By the time her illness was diagnosed as endometriosis, it was too late. Too late for the life she might have chosen. Her endocrine system was shot, the disease was chronic, she was infertile and, lest insult failed to follow injury, she ballooned from her natural Twiggy-self to a woman who wears clothes in sizes she didn't know existed. And, yes, she is very angry about it. People say to her, "You're really angry, aren't you?" allying themselves to today's politically correct disapproval of the emotion, as though it were something militantly negative and destructive, something a proper person would have grown out of by now, or at least have the grace to repress or deny.
And perhaps she might be less angry had the situation changed very much. A few weeks ago, she wrote an article in the Guardian giving her views on the subject and has since received communications from young women currently in receipt of the "It's all in your mind" diagnosis, plus a missive from a retired woman doctor advising her not to be such a whinger. How can she leave it alone, "go on with her life", as the arch-guardians of banality phrase it? "I am not putting up an anti-doctor diatribe," she says. "I am merely saying there is an alternative way of thinking that does not involve supporting and colluding with colleagues who have made mistakes. You can't enforce it, but you have to try. And if that makes them think back through their entire lives, then so much the better."
She has a good doctor now, one of those chaps who listens to you and says, "If you find anything interesting on the net, be sure and let me know." Which makes a refreshing change from the ones who go all sarky if you take an intelligent interest in what ails you and inquire where you got your medical degree. And then again, had she not been chronically ill, she would probably never have become a writer, it being an enterprise you can conduct from the sanctuary of your sickbed if you have to. Illness, she says, does concentrate the mind. It restricts your choices rather as lack of education or lack of money does. You marshal your energy, cram in as much as you can while you feel well, against the likelihood of feeling not so hot in the future. You can cope. In her case, to the effect of securing herself a serious place in the history of English literature. This is entirely comprehensible to me. I have often noticed that people with debilitating or chronic illnesses seem to have more psychic energy than anyone else. I had imagined it was a compensatory gift, but of course it isn't. It's a pragmatic decision you can make if you have two brain cells to rub together. The big thwart, the loss of the choice of motherhood, is a more complicated struggle, because it involves instinct - and instincts, as Mantel has discovered, are "kind of ghosts".

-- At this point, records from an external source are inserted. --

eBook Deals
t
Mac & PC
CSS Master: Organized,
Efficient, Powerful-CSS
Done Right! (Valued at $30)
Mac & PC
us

You know intellectually that you are never going to have children, but you don't know it all through. Mantel was always one of those women who shopped and cooked as though for an imaginary tribe, a meal for two would be extended to accommodate the possibility of visitors turning up out of the blue. That was the rationalisation. She lived in houses with umpteen rooms. What was it all for but the children who would be coming?
There seemed to be no end to it, particularly since ghost children never grow up and leave home. And then the ghosts just dropped into place. She gave up two houses, huge shopping lists and living life as if, as if, as if... Giving Up The Ghost draws the line, ends a section, done that, story over. "It is essential," she says, "for a writer to know when the chapter is finished." She calls it The Clean Slate, but it's not really about getting a clean slate, it's about the exploration of the idea of a clean slate.
"In my kitchen now," she says with smug satisfaction, "there is no storage space."
· Giving Up The Ghost, by Hilary Mantel, is published by Fourth Estate on May 8 at £16.99.